▸ **Task directions**
Take the lines from the one with "Tel: (581) 98" through the end of the material below and repeat them exactly, dropping every picture.

[Source data — start]

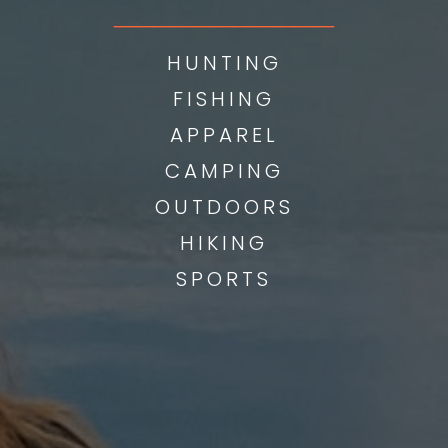
___________
HUNTING
FISHING
APPAREL
CAMPING
OUTDOORS
HIKING
SPORTS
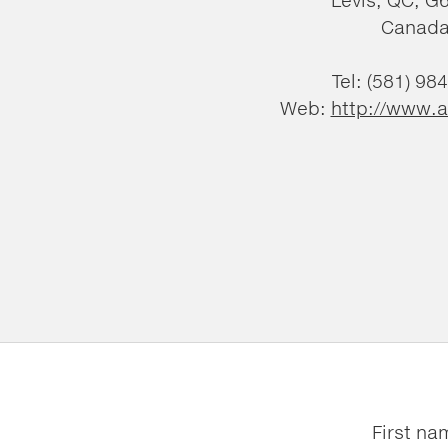
Canad
Tel: (581) 98
Web:
http://www.a
First na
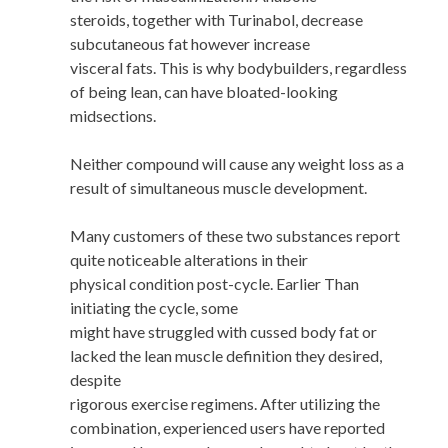
steroids, together with Turinabol, decrease
subcutaneous fat however increase
visceral fats. This is why bodybuilders, regardless
of being lean, can have bloated-looking
midsections.
Neither compound will cause any weight loss as a
result of simultaneous muscle development.
Many customers of these two substances report
quite noticeable alterations in their
physical condition post-cycle. Earlier Than
initiating the cycle, some
might have struggled with cussed body fat or
lacked the lean muscle definition they desired,
despite
rigorous exercise regimens. After utilizing the
combination, experienced users have reported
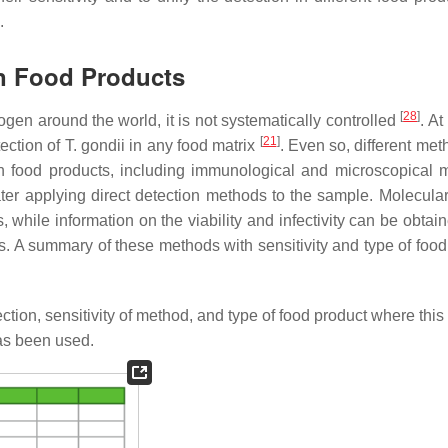
.
n Food Products
[
28
]
ogen around the world, it is not systematically controlled
. At
[
21
]
tection of
T. gondii
in any food matrix
. Even so, different met
 in food products, including immunological and microscopical 
ter applying direct detection methods to the sample. Molecula
while information on the viability and infectivity can be obtain
ues. A summary of these methods with sensitivity and type of foo
.
ction, sensitivity of method, and type of food product where thi
as been used.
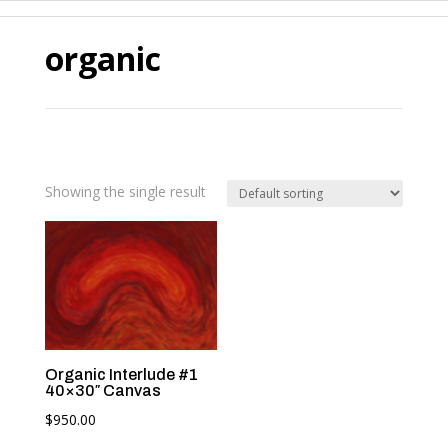
organic
Showing the single result
Organic Interlude #1
40×30″ Canvas
$
950.00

[Source data — finish]

▸ **Response**
Tel: (581) 98
Web:
http://www.a
First na
steroids, together with Turinabol, decrease
subcutaneous fat however increase
visceral fats. This is why bodybuilders, regardless
of being lean, can have bloated-looking
midsections.
Neither compound will cause any weight loss as a
result of simultaneous muscle development.
Many customers of these two substances report
quite noticeable alterations in their
physical condition post-cycle. Earlier Than
initiating the cycle, some
might have struggled with cussed body fat or
lacked the lean muscle definition they desired,
despite
rigorous exercise regimens. After utilizing the
combination, experienced users have reported
.
n Food Products
[
28
]
ogen around the world, it is not systematically controlled
. At
[
21
]
tection of
T. gondii
in any food matrix
. Even so, different met
 in food products, including immunological and microscopical 
ter applying direct detection methods to the sample. Molecula
while information on the viability and infectivity can be obtain
ues. A summary of these methods with sensitivity and type of foo
.
ction, sensitivity of method, and type of food product where thi
as been used.
organic
Showing the single result
Organic Interlude #1
40×30″ Canvas
$
950.00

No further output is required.